The Opera Programme 2025

Like a magnifying glass, the works programmed at the Festival this summer intensify our disquieting doubts, our oppressive loneliness and our threatening fears – but also our brightest hopes and most secret desires. On stage, they enable us to perceive nuances, look the outrageous in the eye, and consider the world and the urgent questions of our times, our humanness, within a safe space.
Handel’s Giulio Cesare takes us to a battleground where everyone is fighting everyone else. The loneliness at the pinnacles of power is depicted without mercy. – A power play also chains Mary Stuart and Elizabeth I together. Two queens fighting for the English throne, caught in a net of intrigue. “What binds them together eternally is a terrible fact: one of them must die.” In Donizetti’s Maria Stuarda, we accompany the title heroine in her last hours – and also her victorious enemy. – The plot of Verdi’s Macbeth is no less horrifying. Caught in the whirl of powerful prophecies, the Scottish ruler becomes “a plaything of his madness, his fear, his moral downfall”. He is accompanied on his murderous path to destruction by his wife, Lady Macbeth.

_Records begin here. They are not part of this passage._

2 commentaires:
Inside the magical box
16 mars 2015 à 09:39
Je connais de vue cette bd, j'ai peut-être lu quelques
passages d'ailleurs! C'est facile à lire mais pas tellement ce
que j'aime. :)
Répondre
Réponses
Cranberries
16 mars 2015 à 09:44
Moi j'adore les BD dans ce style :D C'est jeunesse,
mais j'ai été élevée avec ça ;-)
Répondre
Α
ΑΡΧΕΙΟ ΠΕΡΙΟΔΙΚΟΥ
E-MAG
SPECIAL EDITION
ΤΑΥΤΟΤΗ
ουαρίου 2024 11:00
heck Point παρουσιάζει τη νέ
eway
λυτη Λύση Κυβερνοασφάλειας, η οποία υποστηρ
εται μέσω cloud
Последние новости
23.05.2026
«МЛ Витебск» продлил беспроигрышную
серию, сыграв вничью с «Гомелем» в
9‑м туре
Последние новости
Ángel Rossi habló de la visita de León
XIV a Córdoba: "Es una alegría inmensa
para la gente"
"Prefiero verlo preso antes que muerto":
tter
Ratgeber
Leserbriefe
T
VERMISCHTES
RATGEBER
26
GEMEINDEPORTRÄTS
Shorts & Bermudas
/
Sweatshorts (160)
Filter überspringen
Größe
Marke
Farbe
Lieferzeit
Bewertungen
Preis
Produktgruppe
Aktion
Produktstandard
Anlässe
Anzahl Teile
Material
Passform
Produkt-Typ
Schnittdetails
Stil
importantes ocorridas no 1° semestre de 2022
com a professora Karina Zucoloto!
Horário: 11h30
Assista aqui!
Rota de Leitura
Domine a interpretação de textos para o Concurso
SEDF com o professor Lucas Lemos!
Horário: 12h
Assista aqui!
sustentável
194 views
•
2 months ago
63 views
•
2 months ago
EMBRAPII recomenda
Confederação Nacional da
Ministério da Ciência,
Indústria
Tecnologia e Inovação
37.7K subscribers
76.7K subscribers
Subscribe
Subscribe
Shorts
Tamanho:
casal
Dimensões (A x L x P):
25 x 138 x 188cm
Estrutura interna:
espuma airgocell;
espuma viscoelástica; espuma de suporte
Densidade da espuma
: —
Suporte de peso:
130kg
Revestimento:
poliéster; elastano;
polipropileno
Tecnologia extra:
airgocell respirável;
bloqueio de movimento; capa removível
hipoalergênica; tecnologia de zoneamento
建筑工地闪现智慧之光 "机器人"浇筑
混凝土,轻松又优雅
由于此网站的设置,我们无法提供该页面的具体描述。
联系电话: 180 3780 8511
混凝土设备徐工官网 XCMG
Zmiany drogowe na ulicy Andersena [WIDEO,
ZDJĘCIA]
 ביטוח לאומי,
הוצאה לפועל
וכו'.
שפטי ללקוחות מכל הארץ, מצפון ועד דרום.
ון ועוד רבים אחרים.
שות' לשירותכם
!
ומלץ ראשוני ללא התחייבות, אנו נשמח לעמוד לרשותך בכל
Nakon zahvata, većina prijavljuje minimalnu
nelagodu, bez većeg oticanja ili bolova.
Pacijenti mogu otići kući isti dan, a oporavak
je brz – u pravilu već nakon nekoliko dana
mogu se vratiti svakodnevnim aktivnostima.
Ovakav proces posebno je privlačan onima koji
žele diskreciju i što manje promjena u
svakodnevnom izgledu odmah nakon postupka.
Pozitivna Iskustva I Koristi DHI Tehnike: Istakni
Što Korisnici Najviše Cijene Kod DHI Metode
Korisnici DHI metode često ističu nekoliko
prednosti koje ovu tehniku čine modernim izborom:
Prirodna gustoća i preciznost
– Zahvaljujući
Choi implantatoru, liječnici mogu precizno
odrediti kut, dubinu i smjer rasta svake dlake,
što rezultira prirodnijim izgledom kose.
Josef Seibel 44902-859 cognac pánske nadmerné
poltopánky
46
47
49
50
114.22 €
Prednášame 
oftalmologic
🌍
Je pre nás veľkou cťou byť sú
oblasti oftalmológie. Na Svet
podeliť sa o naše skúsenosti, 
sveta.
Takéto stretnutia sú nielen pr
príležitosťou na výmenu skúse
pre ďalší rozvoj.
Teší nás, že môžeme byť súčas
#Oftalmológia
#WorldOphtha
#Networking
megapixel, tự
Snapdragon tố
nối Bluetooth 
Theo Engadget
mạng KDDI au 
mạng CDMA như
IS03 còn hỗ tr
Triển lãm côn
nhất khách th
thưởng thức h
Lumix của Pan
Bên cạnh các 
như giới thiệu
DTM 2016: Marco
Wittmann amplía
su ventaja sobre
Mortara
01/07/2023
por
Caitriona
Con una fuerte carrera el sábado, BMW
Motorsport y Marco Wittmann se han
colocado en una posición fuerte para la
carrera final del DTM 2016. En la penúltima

The act of removing oneself from the world is traced both by Peter Eötvös’ Three Sisters and the double evening that unites central works by Arnold Schoenberg and Gustav Mahler under the title One Morning Turns into an Eternity. Fearful expectation fills the woman looking for her lover in Schoenberg’s monodrama. In her fever dream, she wrings hope from existential insecurity and profound desperation, despite everything. Bidding farewell to her lover finally removes her to a state of blissful transcendence. In a project conceived for Salzburg, the ”Path of Light” is invoked, a vision of being human which remains a dream, an unattainable longing in Eötvös’ opera.
Striving for power, hubris and excess on the one hand – melancholy passivity, time- and aimlessness as well as transcendence and escapism on the other, mark the scope of the action and chronological horizon of the protagonists. Cleopatra, Elisabetta and Maria Stuarda, Lady Macbeth, the three sisters Olga, Masha and Irina, a lonely nameless woman continuously transforming herself – those are the strong female protagonists of the 2025 Festival summer. Like their male counterparts, they reach for power with violence, fearfully await the future, and rise to dazzling heights. They experience immeasurable desire, suffer in uncertainty, fail helplessly, and hope – as we all do.